Im Juni 2020 hatte Meier bereits einen Teilerfolg erzielt: Sie hatte vor dem Bundesarbeitsgericht erstritten, dass sie Anspruch auf Auskunft nach dem Entgelttransparenzgesetz hat – auch als feste freie Mitarbeiterin. Damit zwang sie das ZDF dazu, Angaben zum Gehalt ihrer Kollegen in vergleichbarer Position zu machen – wie sich zeigte, lag der Mittelwert im Jahr 2017 rund 800 Euro monatlich über dem, was Meier verdiente.

Wie das Bundesverfassungsgericht nun mitteilte, könne die Klägerin auf Grundlage dieser Auskunft über die Vergleichsgehälter „einen Zahlungsanspruch geltend machen, der jedenfalls nicht von vornherein offensichtlich aussichtslos wäre“. Eine entsprechende Klage sei bereits im Dezember vergangenen Jahres am Berliner Arbeitsgericht erhoben worden, teilte die Gesellschaft für Freiheitsrechte (GFF) mit, die Meier unterstützt. „Ihre erneute Klage auf Gleichbezahlung hält das Bundesverfassungsgericht für erfolgversprechend; dies ist ein deutlicher Wink an die Arbeitsgerichte“, sagte Nora Markard, Vorstandsmitglied der GFF. Auch die dju in ver.di begrüßte das Signal aus Karlsruhe.

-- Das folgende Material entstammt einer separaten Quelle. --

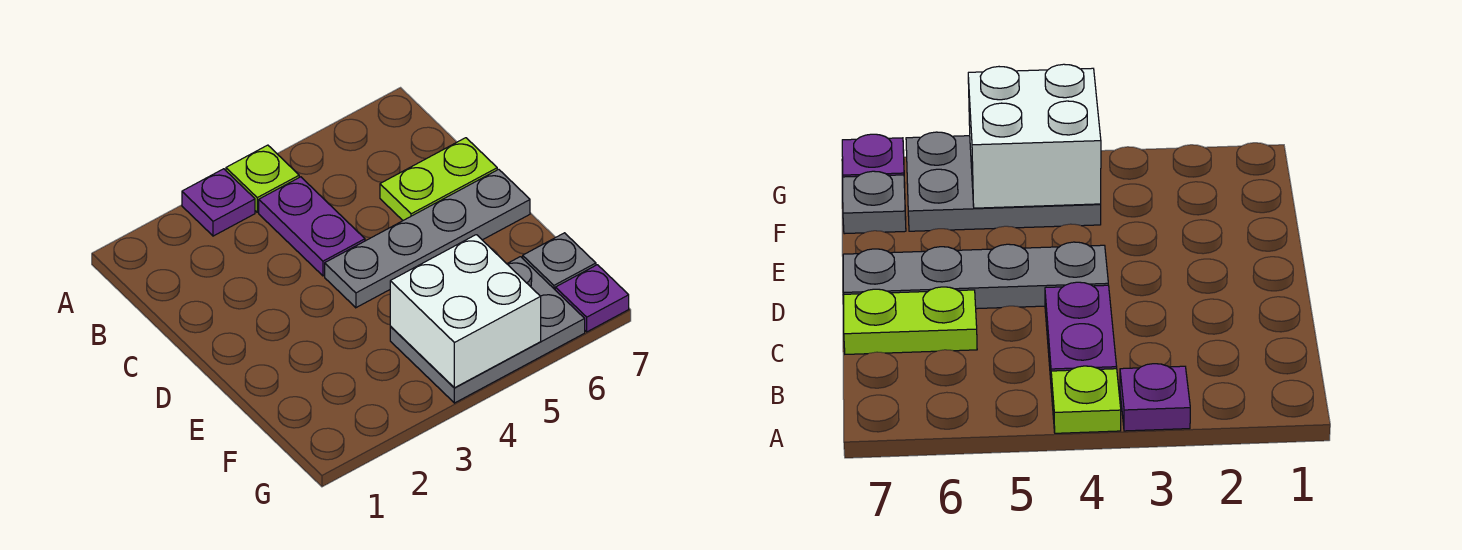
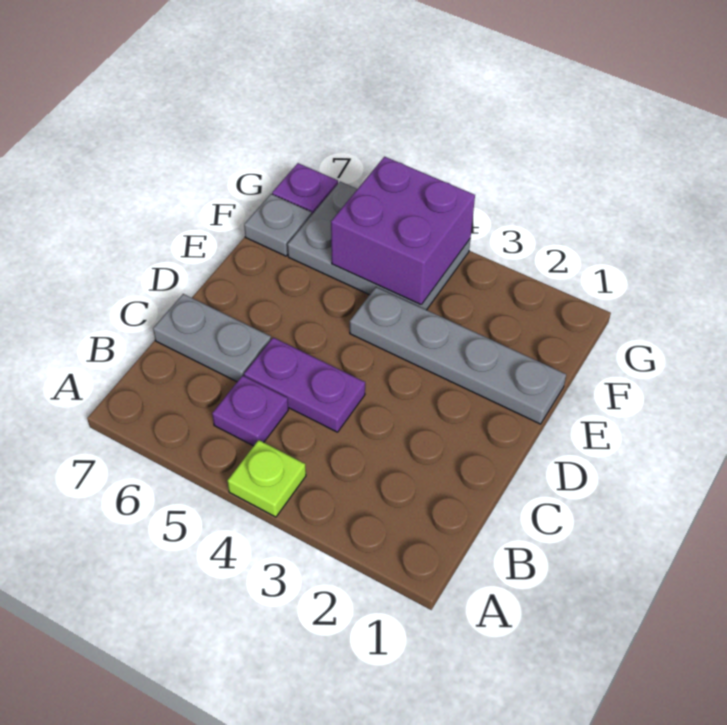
purple 1x1 plate [182,169,255,236] -> purple 1x1 plate moved to [212,376,288,446]
purple 1x2 plate [259,177,365,276] -> purple 1x2 plate turned to [244,338,365,432]
lime 1x2 plate [380,138,497,220] -> grey 1x2 plate [153,294,271,382]
grey 1x4 plate [325,169,530,308] -> grey 1x4 plate moved to [350,287,566,424]
white 2x2 brick [390,235,541,388] -> purple 2x2 brick [331,157,475,305]

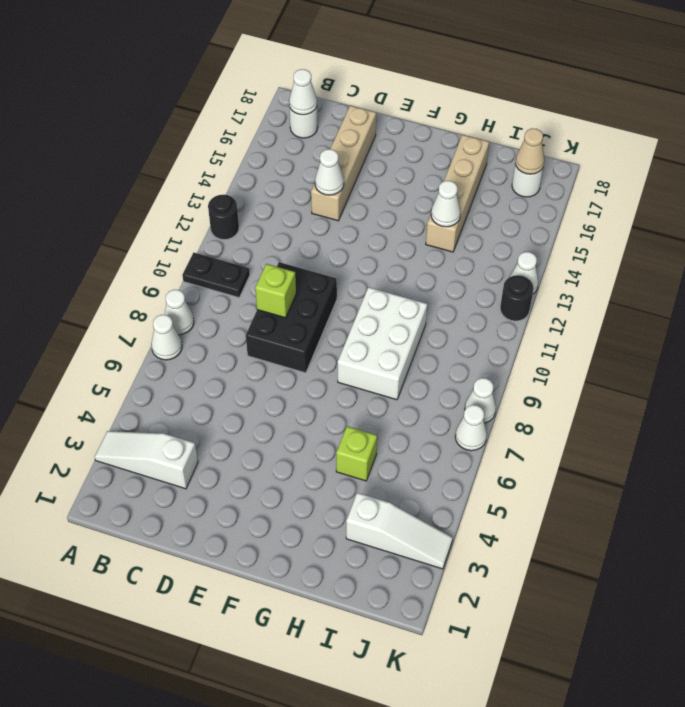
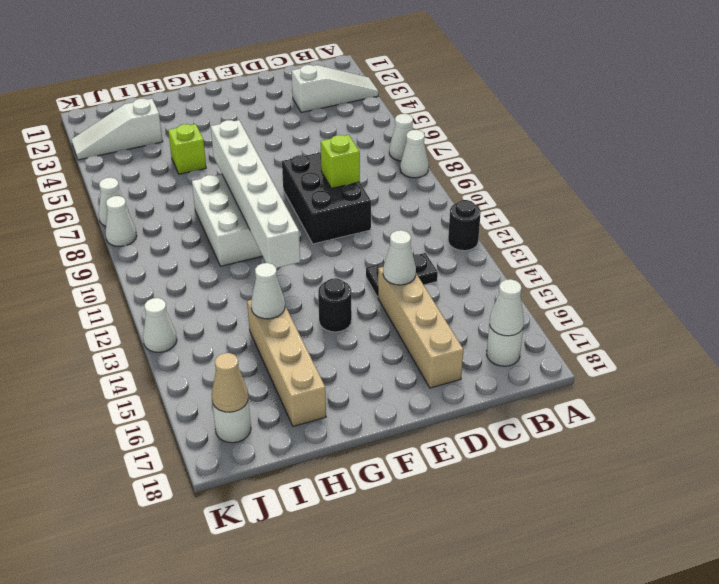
black 1x2 plate [182,252,250,298] -> black 1x2 plate moved to [366,253,438,297]
none -> white 1x6 brick [211,120,300,268]
black 1x1 round brick [500,275,534,321] -> black 1x1 round brick moved to [318,278,352,332]

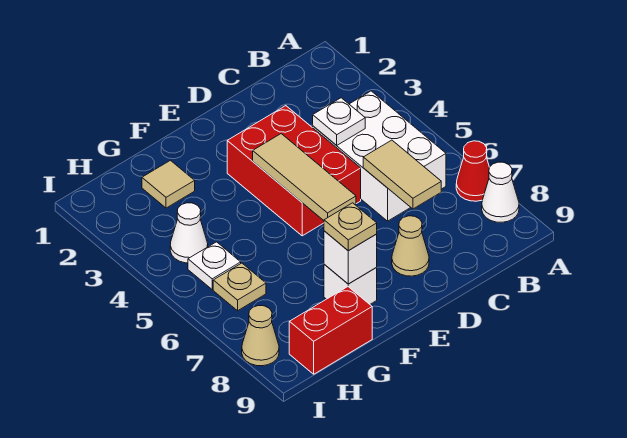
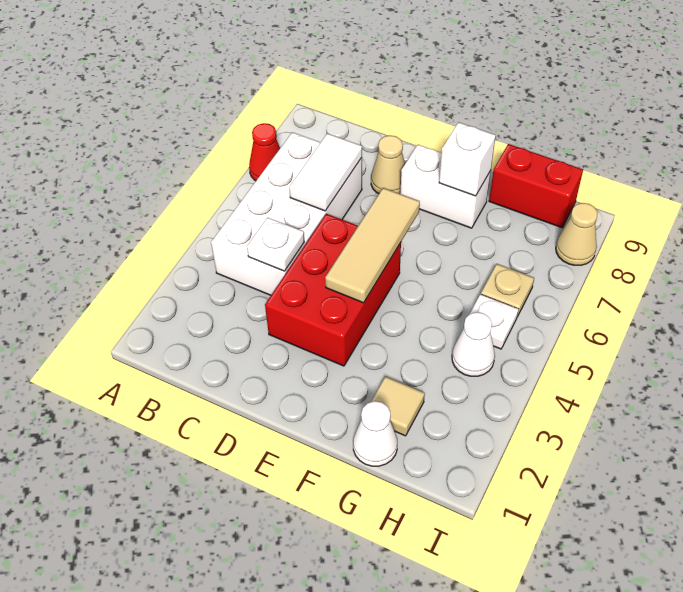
white 1x1 cone [482,162,519,222] -> white 1x1 cone moved to [353,401,397,466]
white 2x3 brick [313,91,446,221] -> white 2x4 brick [211,132,362,295]
tan 1x2 tile [363,140,441,209] -> white 1x2 tile [289,134,362,211]
white 1x1 brick [324,265,377,304] -> white 1x2 brick [400,145,491,228]
tan 1x1 plate [324,203,377,251] -> none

Birte Meier war viele Jahre für das ZDF-Magazin Frontal 21 tätig. Kürzlich wurde bekannt, dass sie gemeinsam mit Manka Heise und Christian Esser, die ebenfalls für Frontal 21 arbeiteten, zu RTL News wechselt. Dort soll das Trio eine „Investigativ-Unit“ aufbauen.